The CAQ expressed support in a comment letter for the PCAOB’s efforts to update the auditor’s reporting model and supply financial statement users with more information.

But the CAQ highlighted suggestions that it said would improve the proposal. The CAQ suggested:

  • Streamlining the auditor’s process for determining critical audit matters. The letter said this can be achieved in part through leveraging the auditor’s communications with the audit committee that already are required. The most important matters in those communications would be the focus of the critical audit matters.
  • Revising the auditor’s report to describe the auditor’s responsibility for other information, including the need to report unresolved material inconsistencies or material misstatements of fact. The CAQ is concerned that the proposed standard may create the appearance of a level of assurance that is not supported by the limited audit procedures the proposal describes with respect to other information.
  • That the auditor’s report should not include a disclosure of the audit firm’s tenure with the client, and that there are other, more appropriate places this information could be provided. The PCAOB has proposed disclosing audit firm tenure in the auditor’s report.
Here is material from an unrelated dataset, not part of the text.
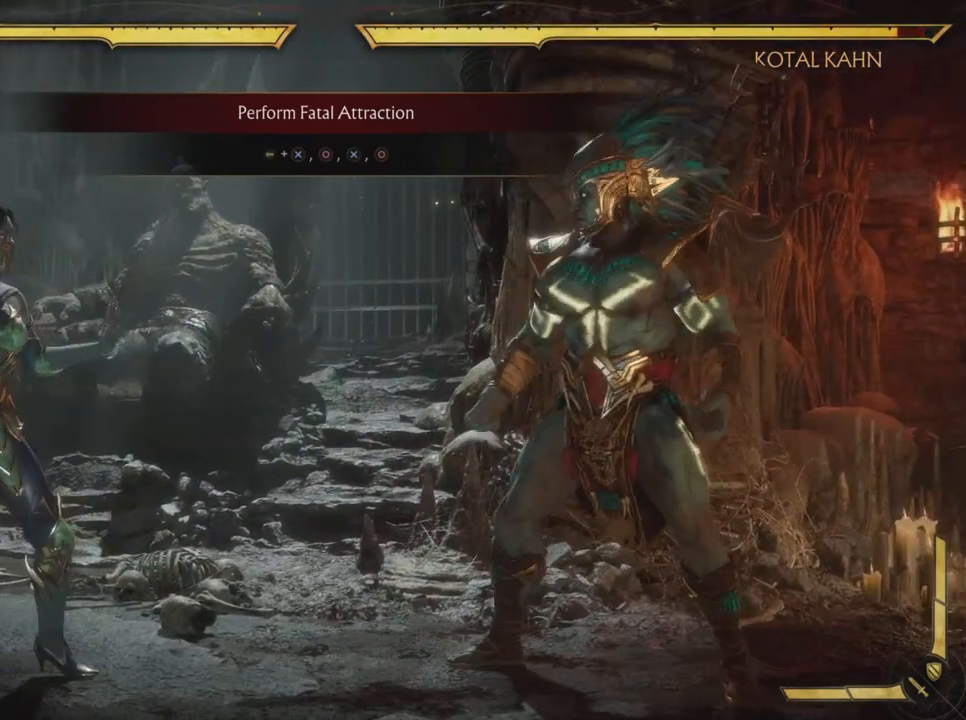
{"buttons": ["CROSS"], "left_stick": "center", "events": [[84, "DPAD_LEFT", "up"], [200, "CROSS", "up"], [234, "CIRCLE", "down"], [467, "CIRCLE", "up"], [484, "CROSS", "down"]]}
The CAQ said it also has collaborated with members of the auditing profession to field-test the PCAOB’s proposal. Although testing and analyzing results will take several months, the results are expected to be ready in time for a round-table meeting the PCAOB plans to hold on the issue in the spring.
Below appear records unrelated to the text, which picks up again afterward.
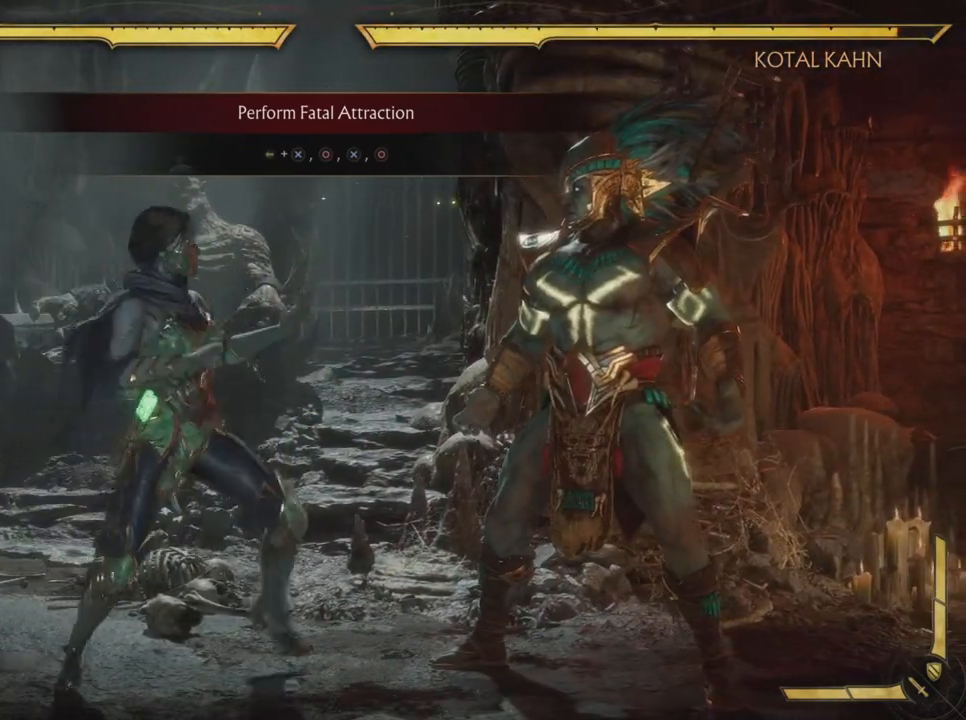
{"buttons": ["R2"], "left_stick": "center", "events": [[200, "CROSS", "up"], [350, "R2", "down"], [400, "R2", "up"], [467, "R2", "down"]]}
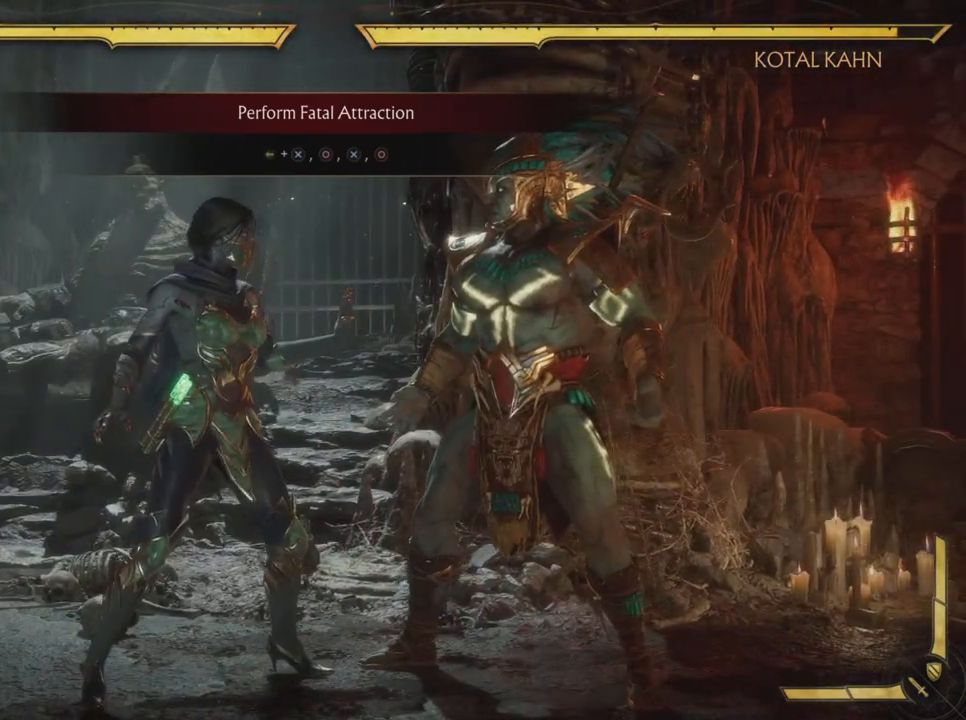
{"buttons": ["CROSS", "DPAD_LEFT"], "left_stick": "center", "events": [[184, "R2", "up"], [267, "R2", "down"], [351, "R2", "up"], [467, "DPAD_LEFT", "down"], [484, "CROSS", "down"]]}
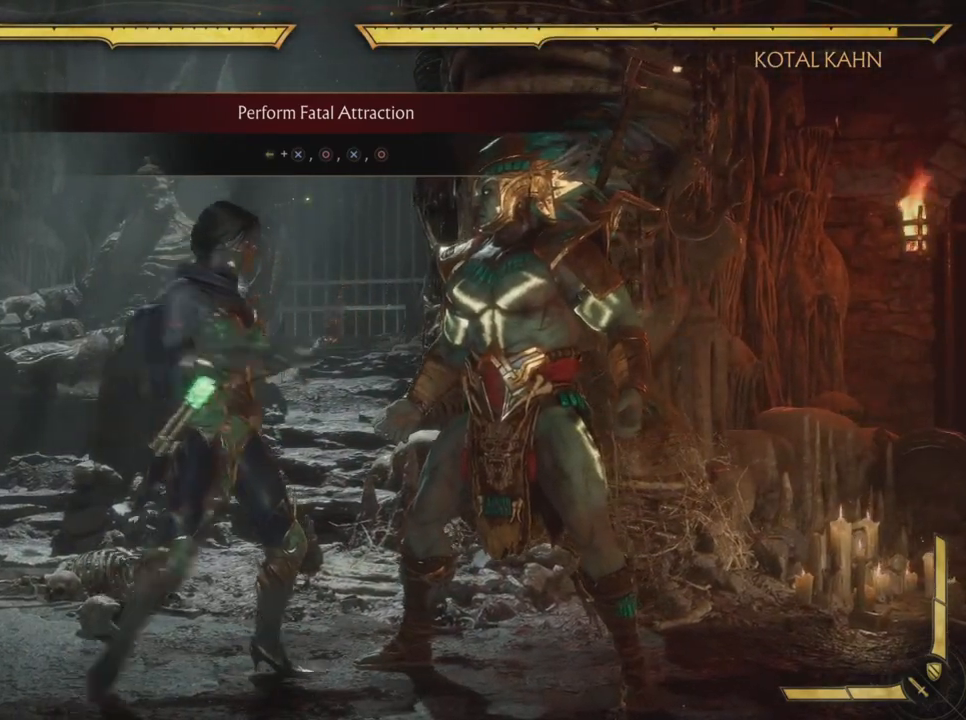
{"buttons": ["CIRCLE"], "left_stick": "center"}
The comment letter is available at tinyurl.com/n49gnav.


  Audit firms’ quality controls will be the subject of PCAOB discussion this year that could lead to a new auditing standard, board Chief Auditor and Director of Professional Standards Martin Baumann said.
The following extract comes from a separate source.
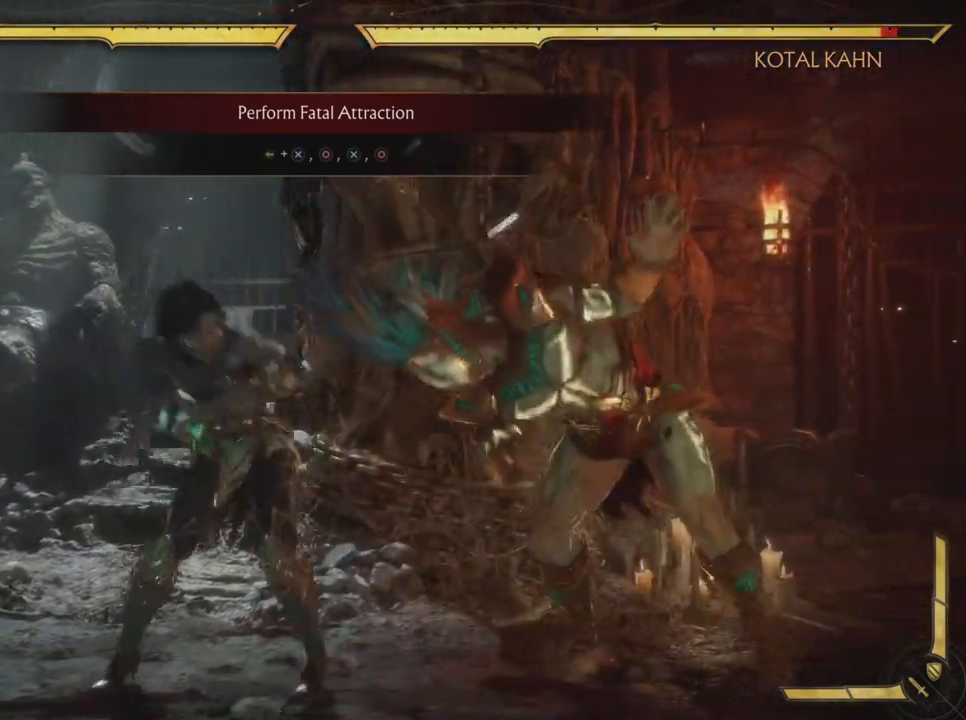
{"buttons": ["CROSS"], "left_stick": "center", "events": [[150, "CIRCLE", "up"], [150, "CROSS", "down"], [301, "CIRCLE", "down"], [317, "CROSS", "up"], [451, "CROSS", "down"], [484, "CIRCLE", "up"]]}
The PCAOB plans to issue a concept release seeking comment on ways to address audit firm quality controls. Baumann said at the AICPA Conference on Current SEC and PCAOB Developments that current quality-control standards do not appropriately address several matters that are important to audit quality.

In addition, the PCAOB plans to propose a standard in late 2014 on auditing accounting estimates, including fair value measurements. Baumann said the proposal would be designed to replace a number of interim standards.


NEWS DIGEST
Auditing / government  
March 2014

New guidelines unveiled by the Office of Management and Budget (OMB) raise a key threshold for compliance audits of entities that receive federal award money from $500,000 per fiscal year to $750,000 per fiscal year.

Among other things, the new rules raise the federal awards threshold that triggers compliance audits currently performed under OMB Circular A-133, Audits of States, Local Governments, and Non-Profit Organizations, which are also referred to as single audits or Circular A-133 audits.

As a result of the new rules, states, local governments, and not-for-profit entities will be required to undergo a single audit if they spend $750,000 or more in federal awards in a fiscal year.

Nonfederal entities that spend less than $750,000 in a fiscal year will be required to make records available for review or audit by appropriate officials of the federal agency, passthrough entity, and the U.S. Government Accountability Office.

Approximately 5,000 nonfederal entities will be relieved of the single-audit requirement as a result of the higher threshold. The guidelines are available at tinyurl.com/ncprlw8.

The comprehensive new rules also contain numerous other changes to the requirements for entities spending federal awards and their auditors.

Raising the threshold is part of a larger federal effort to reduce administrative burden, waste, fraud, and abuse. The new rules combine eight previously separate sets of OMB guidance into one for entities that receive a portion of the $600 billion in federal grants that are awarded annually.

The new rules are expected to take effect for single audits of fiscal years beginning on or after Jan. 1, 2015, according to an alert from the AICPA Governmental Audit Quality Center to its members.